*** Opening MATERIAL TO PROCESS ***

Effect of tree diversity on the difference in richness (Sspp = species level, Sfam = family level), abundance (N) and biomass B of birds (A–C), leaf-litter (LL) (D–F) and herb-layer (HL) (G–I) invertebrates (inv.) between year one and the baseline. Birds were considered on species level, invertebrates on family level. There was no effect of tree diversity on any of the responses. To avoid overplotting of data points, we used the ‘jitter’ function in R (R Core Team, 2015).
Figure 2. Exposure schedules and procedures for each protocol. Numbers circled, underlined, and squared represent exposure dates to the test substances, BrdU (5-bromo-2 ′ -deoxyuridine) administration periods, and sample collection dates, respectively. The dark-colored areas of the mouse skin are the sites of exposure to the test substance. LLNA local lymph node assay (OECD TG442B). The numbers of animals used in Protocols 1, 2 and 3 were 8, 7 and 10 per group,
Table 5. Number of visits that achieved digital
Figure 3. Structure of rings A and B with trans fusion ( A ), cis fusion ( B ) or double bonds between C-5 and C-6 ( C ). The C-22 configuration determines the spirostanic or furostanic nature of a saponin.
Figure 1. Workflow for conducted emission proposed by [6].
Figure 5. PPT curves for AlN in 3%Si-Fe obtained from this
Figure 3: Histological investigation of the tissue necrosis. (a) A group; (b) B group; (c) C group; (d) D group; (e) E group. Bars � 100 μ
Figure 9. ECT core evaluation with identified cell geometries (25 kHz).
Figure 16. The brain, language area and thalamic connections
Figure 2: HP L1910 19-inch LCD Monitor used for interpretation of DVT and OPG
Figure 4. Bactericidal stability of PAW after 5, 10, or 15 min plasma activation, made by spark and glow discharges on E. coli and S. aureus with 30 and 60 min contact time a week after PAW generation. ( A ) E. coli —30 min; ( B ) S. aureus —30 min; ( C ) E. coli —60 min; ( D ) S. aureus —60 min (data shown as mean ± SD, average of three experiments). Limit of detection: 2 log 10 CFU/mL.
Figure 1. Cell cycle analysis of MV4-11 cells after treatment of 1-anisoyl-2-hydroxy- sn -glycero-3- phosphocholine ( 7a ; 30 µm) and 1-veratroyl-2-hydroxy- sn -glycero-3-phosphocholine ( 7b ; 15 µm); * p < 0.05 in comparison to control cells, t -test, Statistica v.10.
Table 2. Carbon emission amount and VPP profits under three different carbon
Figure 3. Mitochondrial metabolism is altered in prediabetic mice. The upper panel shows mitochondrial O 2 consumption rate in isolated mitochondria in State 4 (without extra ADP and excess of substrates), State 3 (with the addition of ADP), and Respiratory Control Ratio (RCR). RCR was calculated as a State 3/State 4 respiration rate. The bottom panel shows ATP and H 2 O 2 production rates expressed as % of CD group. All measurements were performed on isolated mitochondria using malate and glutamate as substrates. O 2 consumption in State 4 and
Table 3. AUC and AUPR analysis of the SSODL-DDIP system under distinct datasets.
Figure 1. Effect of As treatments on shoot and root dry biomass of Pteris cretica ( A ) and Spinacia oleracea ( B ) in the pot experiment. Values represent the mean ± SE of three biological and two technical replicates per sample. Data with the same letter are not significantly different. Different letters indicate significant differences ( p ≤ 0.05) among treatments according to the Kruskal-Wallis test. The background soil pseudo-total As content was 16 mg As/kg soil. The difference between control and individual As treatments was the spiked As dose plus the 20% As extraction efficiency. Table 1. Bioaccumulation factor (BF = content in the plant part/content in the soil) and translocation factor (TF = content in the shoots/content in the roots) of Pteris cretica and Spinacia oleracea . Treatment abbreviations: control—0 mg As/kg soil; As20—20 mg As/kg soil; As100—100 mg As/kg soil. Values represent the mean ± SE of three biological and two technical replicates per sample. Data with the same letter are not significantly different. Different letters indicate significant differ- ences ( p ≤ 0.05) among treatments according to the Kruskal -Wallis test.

*** Closing MATERIAL TO PROCESS ***

**YOUR ASSIGNMENT**:
Out of the records above, pick each line that contains the string "analysis".

**WRITTEN SOLUTION**:
Figure 1. Cell cycle analysis of MV4-11 cells after treatment of 1-anisoyl-2-hydroxy- sn -glycero-3- phosphocholine ( 7a ; 30 µm) and 1-veratroyl-2-hydroxy- sn -glycero-3-phosphocholine ( 7b ; 15 µm); * p < 0.05 in comparison to control cells, t -test, Statistica v.10.
Table 3. AUC and AUPR analysis of the SSODL-DDIP system under distinct datasets.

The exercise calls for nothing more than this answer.